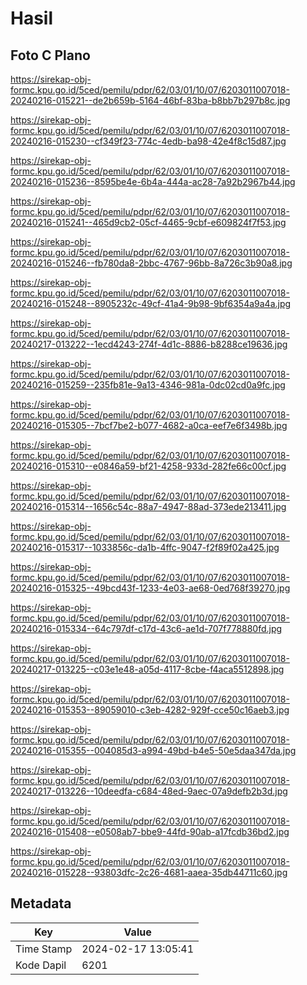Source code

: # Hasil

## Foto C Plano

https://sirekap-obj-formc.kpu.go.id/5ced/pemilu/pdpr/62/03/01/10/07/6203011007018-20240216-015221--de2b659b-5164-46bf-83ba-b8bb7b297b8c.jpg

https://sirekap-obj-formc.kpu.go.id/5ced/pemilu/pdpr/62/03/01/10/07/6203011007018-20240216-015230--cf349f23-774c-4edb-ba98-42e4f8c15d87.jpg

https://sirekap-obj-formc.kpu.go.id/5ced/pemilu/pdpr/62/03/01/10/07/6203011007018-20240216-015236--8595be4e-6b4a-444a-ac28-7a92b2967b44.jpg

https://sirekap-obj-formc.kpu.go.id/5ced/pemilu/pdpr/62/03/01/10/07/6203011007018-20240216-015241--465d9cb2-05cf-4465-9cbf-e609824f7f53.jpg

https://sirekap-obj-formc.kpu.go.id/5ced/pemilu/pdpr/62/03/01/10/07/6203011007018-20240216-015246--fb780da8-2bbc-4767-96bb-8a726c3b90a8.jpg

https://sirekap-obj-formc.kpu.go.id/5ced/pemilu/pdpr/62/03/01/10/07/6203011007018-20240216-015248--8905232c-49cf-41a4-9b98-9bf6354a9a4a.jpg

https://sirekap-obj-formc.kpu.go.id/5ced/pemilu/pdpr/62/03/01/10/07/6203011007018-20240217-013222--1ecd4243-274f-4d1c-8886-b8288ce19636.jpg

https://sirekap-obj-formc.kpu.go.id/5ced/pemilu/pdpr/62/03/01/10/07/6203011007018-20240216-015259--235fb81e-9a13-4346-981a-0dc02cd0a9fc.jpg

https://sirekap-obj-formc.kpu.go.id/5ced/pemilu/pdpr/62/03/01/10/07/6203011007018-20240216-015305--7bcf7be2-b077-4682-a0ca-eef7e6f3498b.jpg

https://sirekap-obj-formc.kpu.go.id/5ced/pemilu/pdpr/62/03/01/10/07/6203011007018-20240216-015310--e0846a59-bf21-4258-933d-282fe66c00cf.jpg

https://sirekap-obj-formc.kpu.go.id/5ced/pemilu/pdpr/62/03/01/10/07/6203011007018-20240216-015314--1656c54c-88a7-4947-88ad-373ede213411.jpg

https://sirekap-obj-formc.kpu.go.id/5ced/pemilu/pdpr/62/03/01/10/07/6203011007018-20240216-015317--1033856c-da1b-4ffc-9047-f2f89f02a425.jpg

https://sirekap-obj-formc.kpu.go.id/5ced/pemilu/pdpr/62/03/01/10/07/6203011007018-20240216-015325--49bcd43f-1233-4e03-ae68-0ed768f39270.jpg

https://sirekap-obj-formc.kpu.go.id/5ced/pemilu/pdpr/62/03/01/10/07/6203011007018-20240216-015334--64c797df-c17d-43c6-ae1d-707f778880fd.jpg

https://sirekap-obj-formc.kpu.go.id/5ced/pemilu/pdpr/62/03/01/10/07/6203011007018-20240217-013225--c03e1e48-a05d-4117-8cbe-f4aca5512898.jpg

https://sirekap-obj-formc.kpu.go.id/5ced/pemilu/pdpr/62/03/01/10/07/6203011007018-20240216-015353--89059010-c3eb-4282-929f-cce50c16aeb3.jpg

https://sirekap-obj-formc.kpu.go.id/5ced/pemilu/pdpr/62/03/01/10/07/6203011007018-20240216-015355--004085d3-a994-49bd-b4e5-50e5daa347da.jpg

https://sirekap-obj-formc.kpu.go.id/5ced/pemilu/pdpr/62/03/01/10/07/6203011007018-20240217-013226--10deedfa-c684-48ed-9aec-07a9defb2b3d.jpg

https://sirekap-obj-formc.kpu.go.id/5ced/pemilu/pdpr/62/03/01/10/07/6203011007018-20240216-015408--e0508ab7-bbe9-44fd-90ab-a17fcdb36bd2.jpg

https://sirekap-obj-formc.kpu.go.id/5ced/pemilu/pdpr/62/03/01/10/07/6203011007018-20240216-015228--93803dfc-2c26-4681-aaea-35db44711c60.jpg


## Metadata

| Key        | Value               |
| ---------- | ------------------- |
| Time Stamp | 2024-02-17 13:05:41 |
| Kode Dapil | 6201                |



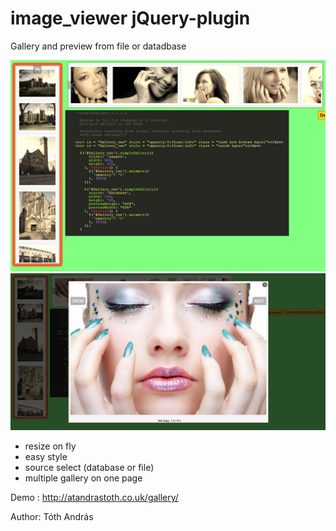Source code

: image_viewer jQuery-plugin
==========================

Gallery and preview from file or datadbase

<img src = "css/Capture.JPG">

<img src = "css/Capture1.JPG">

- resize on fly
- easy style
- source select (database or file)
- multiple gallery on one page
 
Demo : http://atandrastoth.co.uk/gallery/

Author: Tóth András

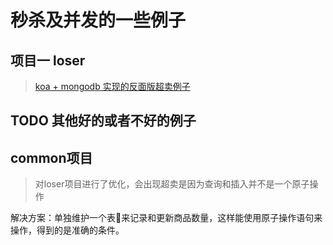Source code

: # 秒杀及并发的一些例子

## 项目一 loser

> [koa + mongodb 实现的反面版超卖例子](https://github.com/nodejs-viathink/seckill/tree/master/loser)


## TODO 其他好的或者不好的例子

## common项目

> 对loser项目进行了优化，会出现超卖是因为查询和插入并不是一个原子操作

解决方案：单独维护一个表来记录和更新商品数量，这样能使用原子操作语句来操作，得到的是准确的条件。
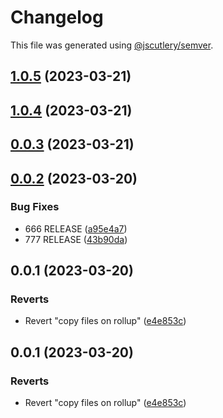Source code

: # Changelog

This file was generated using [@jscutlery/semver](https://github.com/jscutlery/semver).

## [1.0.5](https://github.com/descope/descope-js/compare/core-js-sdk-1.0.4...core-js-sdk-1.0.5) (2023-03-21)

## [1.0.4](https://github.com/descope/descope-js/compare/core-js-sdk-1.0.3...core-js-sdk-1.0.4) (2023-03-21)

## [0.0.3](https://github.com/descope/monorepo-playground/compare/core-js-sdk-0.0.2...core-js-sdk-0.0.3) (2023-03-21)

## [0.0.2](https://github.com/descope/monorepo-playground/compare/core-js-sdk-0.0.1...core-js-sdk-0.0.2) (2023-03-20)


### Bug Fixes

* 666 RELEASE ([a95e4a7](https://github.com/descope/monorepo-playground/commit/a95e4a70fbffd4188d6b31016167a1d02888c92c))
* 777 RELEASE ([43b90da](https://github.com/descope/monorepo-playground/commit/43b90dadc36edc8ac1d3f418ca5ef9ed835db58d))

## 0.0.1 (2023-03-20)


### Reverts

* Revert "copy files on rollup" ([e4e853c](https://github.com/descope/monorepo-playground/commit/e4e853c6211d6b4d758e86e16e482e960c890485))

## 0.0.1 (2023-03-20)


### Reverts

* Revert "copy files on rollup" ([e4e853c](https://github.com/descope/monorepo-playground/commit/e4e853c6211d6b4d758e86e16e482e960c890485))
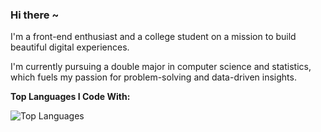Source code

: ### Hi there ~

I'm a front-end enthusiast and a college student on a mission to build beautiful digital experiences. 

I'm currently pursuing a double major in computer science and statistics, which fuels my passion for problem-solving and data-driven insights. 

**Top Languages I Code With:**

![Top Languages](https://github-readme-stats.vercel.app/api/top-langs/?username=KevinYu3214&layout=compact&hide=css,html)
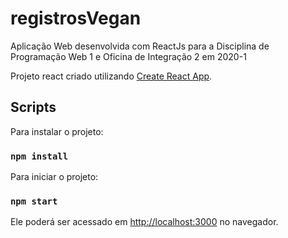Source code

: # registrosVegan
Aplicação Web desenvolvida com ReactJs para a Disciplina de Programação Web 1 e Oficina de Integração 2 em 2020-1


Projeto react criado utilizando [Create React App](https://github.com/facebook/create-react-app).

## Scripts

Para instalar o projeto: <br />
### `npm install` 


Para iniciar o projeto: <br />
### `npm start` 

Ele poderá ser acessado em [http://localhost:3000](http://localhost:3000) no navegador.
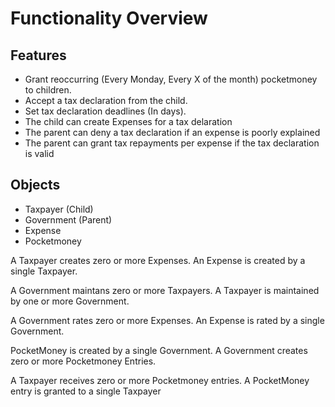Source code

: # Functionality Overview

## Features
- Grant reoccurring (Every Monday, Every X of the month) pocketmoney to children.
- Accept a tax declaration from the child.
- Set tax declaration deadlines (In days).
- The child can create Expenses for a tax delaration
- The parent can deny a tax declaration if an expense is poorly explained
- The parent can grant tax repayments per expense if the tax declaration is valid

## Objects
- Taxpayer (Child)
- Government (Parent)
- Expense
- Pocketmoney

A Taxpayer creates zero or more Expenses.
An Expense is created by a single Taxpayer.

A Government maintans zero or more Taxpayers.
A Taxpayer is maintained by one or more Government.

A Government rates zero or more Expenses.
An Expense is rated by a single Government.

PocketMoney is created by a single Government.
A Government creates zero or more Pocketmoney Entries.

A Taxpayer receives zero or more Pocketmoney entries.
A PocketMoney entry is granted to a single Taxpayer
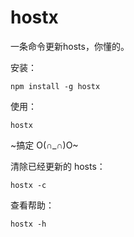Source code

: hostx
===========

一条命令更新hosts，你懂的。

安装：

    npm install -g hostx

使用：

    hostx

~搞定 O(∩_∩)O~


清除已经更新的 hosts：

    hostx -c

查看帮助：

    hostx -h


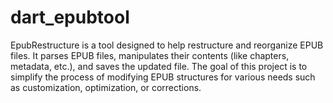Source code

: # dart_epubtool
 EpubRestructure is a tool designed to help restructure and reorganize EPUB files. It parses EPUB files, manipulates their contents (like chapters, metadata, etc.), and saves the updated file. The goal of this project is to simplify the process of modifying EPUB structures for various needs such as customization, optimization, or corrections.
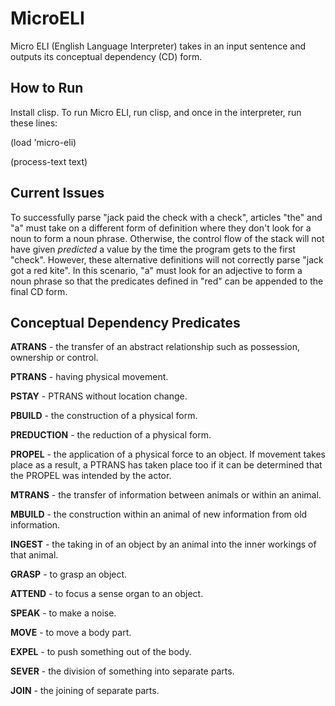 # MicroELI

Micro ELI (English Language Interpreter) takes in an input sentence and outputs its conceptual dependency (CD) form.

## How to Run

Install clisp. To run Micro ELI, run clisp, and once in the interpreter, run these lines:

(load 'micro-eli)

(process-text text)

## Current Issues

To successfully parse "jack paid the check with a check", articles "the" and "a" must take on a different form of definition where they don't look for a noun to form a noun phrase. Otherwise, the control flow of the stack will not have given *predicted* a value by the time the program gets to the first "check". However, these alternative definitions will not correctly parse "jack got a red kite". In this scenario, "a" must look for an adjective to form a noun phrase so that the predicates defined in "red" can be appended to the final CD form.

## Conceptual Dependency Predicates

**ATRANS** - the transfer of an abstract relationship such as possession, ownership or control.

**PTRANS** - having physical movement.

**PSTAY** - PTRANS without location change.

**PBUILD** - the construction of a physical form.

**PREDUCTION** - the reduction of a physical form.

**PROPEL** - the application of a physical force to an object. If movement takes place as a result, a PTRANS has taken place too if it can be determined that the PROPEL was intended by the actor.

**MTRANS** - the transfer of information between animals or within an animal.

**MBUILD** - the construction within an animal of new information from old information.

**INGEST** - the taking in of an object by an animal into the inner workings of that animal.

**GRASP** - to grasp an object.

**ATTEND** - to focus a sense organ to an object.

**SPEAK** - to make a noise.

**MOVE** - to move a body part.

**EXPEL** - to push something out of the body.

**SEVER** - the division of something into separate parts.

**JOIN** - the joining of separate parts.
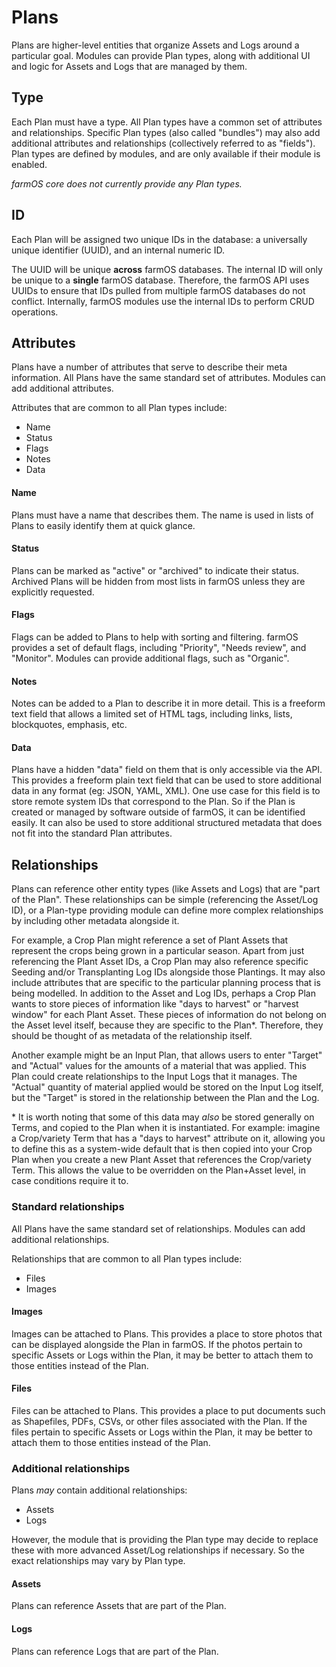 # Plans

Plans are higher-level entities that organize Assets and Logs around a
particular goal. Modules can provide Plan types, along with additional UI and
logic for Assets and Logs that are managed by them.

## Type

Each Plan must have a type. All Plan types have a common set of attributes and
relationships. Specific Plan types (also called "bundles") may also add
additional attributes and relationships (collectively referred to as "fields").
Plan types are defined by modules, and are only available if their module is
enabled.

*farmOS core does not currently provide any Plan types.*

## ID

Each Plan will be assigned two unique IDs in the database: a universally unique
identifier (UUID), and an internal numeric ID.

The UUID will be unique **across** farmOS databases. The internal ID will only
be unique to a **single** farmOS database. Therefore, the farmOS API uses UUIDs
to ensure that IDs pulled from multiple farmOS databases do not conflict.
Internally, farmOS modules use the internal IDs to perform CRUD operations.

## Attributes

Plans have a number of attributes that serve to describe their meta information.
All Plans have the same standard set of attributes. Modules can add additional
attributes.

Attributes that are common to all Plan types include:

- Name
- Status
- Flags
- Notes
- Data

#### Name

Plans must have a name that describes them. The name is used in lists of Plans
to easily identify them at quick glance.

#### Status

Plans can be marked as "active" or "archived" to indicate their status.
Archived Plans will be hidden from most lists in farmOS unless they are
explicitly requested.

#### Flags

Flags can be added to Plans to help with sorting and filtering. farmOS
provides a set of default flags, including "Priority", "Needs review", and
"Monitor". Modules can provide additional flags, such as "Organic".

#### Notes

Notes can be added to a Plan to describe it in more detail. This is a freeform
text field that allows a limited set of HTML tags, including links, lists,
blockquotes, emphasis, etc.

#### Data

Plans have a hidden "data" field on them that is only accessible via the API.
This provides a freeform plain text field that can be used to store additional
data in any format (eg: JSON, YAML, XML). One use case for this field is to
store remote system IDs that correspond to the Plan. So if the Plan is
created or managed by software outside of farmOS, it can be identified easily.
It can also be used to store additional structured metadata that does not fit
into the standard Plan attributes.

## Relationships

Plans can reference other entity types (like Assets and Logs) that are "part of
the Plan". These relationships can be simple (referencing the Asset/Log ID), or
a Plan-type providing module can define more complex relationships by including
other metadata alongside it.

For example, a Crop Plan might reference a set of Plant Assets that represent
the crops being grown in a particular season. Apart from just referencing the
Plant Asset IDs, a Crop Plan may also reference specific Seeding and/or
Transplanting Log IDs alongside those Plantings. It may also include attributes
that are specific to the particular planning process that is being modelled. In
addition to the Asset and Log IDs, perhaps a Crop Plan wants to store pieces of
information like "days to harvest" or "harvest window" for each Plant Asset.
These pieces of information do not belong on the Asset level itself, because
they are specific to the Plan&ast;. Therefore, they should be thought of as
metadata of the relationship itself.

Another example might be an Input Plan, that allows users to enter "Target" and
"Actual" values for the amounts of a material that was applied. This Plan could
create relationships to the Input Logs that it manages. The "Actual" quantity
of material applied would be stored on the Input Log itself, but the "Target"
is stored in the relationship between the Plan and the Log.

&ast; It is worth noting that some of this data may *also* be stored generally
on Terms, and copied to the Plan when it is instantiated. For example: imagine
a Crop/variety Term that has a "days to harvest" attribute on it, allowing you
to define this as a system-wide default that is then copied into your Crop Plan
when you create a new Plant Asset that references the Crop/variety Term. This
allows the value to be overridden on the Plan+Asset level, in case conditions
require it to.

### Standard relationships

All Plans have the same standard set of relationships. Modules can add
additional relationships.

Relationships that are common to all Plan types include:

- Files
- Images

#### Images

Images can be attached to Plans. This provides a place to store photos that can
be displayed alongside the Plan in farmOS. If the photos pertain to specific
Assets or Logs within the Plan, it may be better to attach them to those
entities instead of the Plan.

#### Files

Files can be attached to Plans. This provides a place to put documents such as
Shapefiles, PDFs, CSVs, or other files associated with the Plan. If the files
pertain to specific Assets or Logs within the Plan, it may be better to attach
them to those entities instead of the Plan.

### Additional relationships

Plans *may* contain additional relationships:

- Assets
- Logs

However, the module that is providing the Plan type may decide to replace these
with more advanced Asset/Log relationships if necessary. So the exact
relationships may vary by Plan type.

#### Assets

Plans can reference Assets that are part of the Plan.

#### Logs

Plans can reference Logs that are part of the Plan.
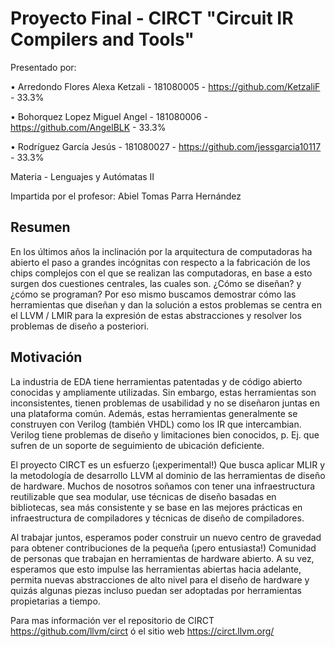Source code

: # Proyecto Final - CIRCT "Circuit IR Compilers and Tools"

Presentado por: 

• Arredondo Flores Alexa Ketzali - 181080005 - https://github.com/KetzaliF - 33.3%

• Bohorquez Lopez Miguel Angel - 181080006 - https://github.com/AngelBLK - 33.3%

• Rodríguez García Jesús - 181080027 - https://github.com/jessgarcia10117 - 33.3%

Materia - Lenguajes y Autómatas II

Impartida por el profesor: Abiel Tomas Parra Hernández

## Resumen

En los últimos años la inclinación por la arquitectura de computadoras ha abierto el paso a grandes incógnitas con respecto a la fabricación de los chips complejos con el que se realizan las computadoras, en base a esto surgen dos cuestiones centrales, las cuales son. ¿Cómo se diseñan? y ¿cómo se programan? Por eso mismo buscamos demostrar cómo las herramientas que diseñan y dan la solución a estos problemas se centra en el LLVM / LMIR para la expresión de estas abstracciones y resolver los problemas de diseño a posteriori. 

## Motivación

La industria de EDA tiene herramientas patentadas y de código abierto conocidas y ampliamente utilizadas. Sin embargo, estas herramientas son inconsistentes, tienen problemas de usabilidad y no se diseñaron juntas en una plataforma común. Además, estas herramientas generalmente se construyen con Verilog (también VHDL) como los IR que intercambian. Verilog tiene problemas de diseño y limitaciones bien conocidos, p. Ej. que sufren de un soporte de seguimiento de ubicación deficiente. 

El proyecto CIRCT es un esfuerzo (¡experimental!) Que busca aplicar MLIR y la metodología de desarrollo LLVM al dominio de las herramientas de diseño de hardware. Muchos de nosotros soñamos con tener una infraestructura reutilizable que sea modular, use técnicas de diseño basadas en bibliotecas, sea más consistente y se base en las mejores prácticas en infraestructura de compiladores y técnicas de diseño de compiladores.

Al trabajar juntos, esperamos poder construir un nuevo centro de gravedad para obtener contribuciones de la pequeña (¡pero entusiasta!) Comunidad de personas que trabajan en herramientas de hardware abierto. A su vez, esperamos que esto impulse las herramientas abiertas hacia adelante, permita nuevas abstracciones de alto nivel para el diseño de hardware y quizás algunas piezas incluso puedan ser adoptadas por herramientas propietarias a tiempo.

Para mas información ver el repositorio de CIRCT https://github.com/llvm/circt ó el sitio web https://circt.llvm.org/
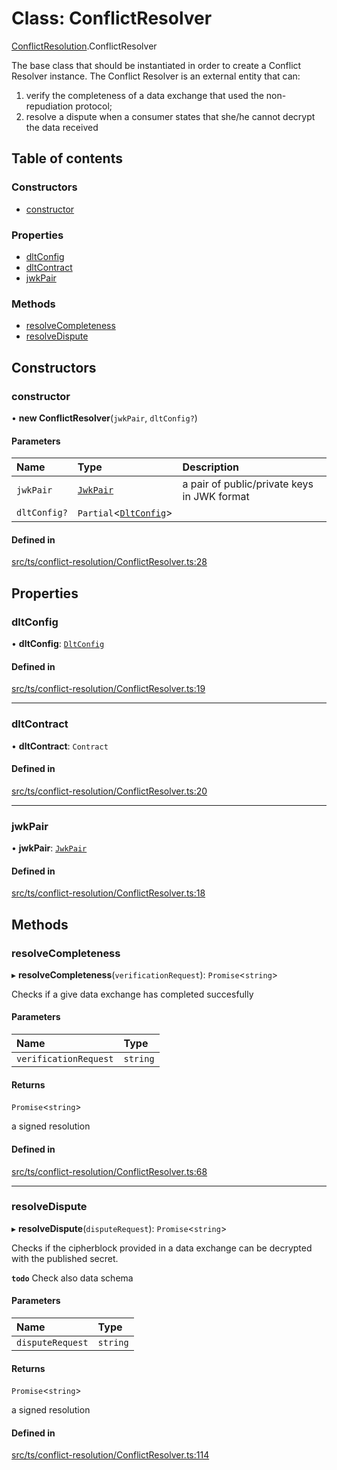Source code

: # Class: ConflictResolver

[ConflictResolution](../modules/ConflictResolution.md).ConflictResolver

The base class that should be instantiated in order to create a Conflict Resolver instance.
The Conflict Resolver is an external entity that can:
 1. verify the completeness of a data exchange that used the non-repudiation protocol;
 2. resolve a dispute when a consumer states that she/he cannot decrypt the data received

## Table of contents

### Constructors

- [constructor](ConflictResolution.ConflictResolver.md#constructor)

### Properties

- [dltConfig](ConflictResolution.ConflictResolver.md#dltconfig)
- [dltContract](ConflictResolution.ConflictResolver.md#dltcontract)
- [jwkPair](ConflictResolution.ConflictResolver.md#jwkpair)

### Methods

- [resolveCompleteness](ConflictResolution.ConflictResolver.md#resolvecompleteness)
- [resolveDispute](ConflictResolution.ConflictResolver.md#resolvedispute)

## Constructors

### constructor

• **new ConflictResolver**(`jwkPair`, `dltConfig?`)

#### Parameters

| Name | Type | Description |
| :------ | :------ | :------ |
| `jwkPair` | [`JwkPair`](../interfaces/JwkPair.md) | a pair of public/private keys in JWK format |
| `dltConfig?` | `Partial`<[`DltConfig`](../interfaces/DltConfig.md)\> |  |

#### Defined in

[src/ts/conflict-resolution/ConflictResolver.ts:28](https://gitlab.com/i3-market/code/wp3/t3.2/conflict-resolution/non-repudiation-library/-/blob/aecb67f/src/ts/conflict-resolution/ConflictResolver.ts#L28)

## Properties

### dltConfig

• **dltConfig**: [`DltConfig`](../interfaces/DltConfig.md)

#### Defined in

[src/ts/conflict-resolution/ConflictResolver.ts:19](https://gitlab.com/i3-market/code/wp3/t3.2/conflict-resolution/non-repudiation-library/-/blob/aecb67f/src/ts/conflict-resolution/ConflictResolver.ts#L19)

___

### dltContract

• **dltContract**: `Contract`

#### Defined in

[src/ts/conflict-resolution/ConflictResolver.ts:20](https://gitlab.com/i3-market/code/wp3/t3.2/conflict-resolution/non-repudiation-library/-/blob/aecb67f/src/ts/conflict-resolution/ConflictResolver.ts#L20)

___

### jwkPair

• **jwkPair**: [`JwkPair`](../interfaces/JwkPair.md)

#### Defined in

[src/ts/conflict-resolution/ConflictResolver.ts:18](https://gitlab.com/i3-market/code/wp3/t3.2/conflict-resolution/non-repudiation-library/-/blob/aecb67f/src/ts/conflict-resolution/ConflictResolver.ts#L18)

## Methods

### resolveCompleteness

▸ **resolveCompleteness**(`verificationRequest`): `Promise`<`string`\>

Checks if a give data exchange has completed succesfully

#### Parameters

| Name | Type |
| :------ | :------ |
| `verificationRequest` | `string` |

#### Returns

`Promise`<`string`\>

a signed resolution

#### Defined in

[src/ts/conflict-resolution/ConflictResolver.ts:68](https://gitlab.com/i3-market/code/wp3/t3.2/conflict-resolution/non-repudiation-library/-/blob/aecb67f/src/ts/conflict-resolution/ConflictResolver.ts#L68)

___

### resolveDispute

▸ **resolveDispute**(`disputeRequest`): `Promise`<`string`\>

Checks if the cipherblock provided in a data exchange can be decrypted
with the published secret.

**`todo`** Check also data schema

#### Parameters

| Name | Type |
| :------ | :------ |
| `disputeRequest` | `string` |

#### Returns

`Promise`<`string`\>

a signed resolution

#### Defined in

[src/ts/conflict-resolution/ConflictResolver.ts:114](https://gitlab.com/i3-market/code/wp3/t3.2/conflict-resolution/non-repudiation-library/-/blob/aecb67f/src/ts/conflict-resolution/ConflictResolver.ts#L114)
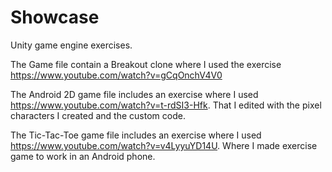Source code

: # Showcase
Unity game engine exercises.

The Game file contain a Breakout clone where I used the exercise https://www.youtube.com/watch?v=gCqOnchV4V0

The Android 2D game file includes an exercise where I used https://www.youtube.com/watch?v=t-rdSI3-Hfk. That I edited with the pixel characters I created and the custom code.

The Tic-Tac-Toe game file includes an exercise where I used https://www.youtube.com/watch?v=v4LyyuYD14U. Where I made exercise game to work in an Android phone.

* Instructions to follow
Search the records for lines holding the word "variety", then copy each line you find.

* Exercise output
a Crop/variety Term that has a "days to harvest" attribute on it, allowing you
when you create a new Plant Asset that references the Crop/variety Term. This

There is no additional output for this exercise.